La jeune fille soupira et reprit la parole comme on se jette à l'eau :
- Eh bien, il aimerai savoir si cela serait possible… d'organiser une rencontre… oh, juste toi et le Ministre bien sûr, continua-t-elle précipitamment, il suffit que tu dises clairement que tu ne veux voir personne d'autre. Percy a été très compréhensif, tu sais ! Il peut comprendre si tu refuses, mais ça serait peut-être… intéressant. Non ? Au moins, cela te sortirait… Tu ne penses pas que tu…
- Non, trancha Harry. Je n'ai pas envie. Pas maintenant. Pas encore.
- Mais quand alors ? s'enquit Hermione. Tu sais, ce n'est pas pour tout de suite, le Ministre doit avoir un agenda chargé, mais il s'agit juste de prendre rendez-vous. Ça te fixerait une date limite, pour… affronter le reste. L'extérieur.
- Non, je veux y aller à mon rythme. Je ne me sens pas prêt à…« affronter » ça, comme tu dis. Tu as peut-être réussi à t'en remettre rapidement, mais ne me demande pas de me forcer à… de le faire comme ça…
Il commençait à s'énerver et c'était mauvais signe. Heureusement Hermione était conciliante et abandonna :
- D'accord Harry, d'accord. Je te transmettais simplement le message de Percy. Il te félicitait encore, également, et il te passe le bonjour de la famille Weasley. Apparemment Molly se remet peu à peu de la… enfin tu vois. Elle a proposé ses services au Ministère, mais je ne sais pas exactement dans quel service.
- Et comment as-tu rencontré Percy au fait ?
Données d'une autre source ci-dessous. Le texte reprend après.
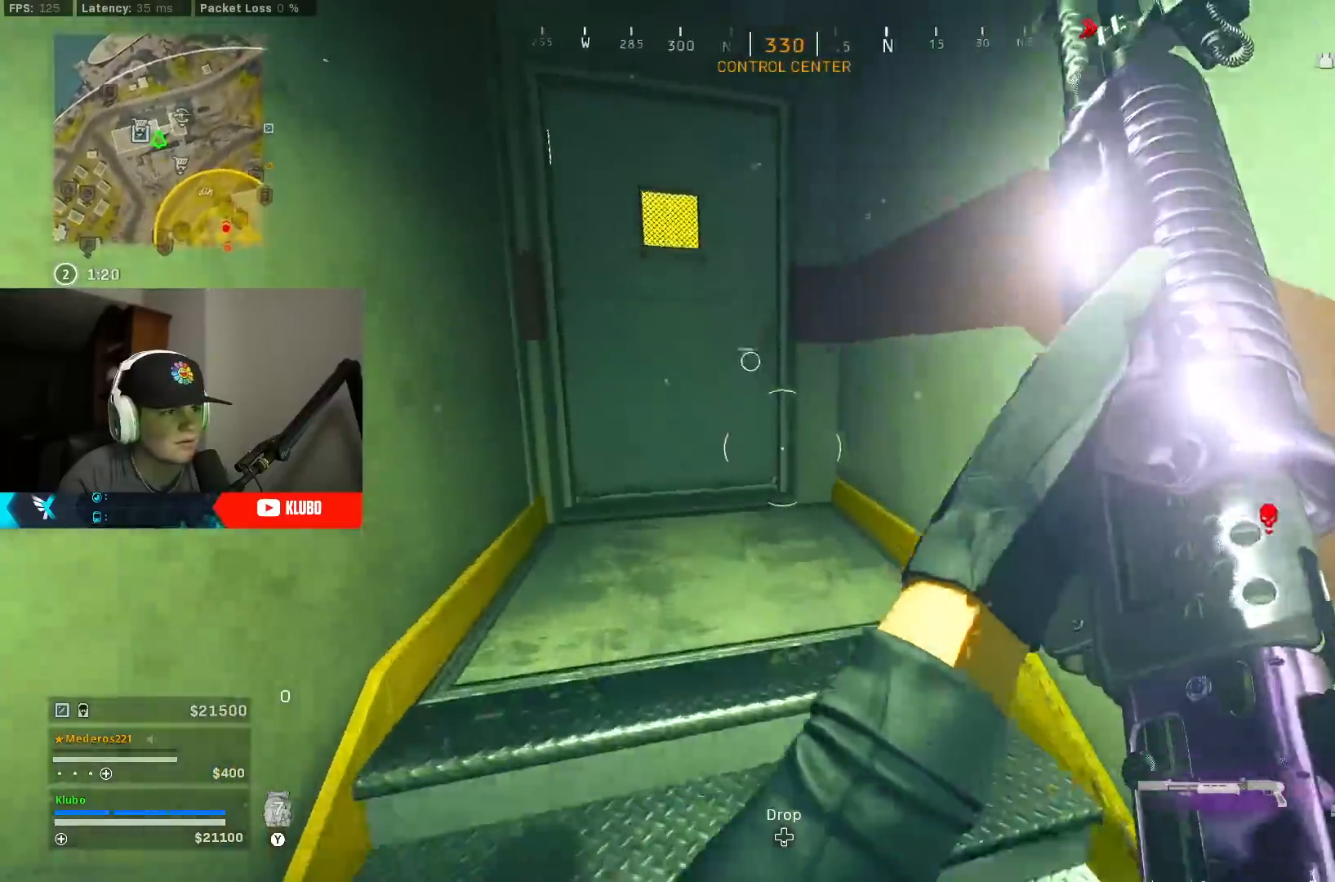
{"buttons": [], "left_stick": "up-left", "right_stick": "down-right", "events": [[317, "right_stick", "down-right"]]}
- Il est venu me voir, expliqua Hermione. Après mes cours.
- Il s'est bien renseigné, commenta Harry.
- Ça prouve qu'il s'intéresse encore à nous, répliqua son amie.
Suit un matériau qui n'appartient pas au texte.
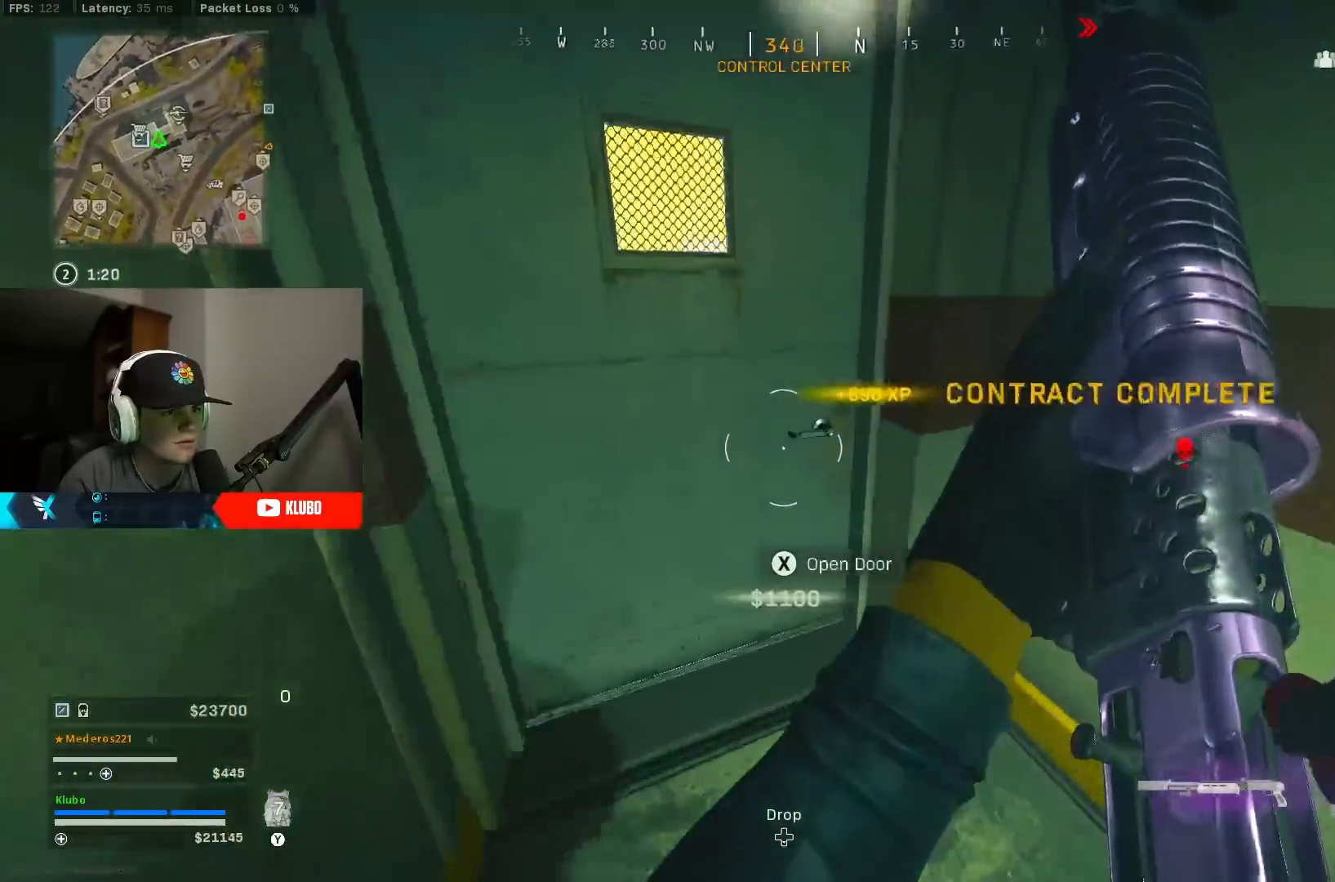
{"buttons": ["A"], "left_stick": "up-left", "right_stick": "down-right", "events": [[83, "right_stick", "center"], [217, "right_stick", "down-right"], [300, "L3", "down"], [367, "A", "down"], [433, "L3", "up"]]}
- Ou qu'il veut garder la main sur nous…
- Non, Harry ! Je t'arrête tout de suite ! Je ne veux pas repartir dans cette discussion stérile sur le fait qu'on ne t'aime pas pour toi-même, etc. Je t'ai déjà dit ce que j'en pensais. S'il te plaît, arrêtons-nous là !
Harry hocha la tête et resta silencieux. Elle avait raison, après tout. Ça ne servait à rien. Mais il persistait à penser que l'attention de Percy – et de tous les autres d'ailleurs – était intéressée. Comme elle l'avait dit, Percy avait toujours été un homme politique, donc d'emblée quelqu'un à qui l'on ne peut pas faire confiance sur ses discours.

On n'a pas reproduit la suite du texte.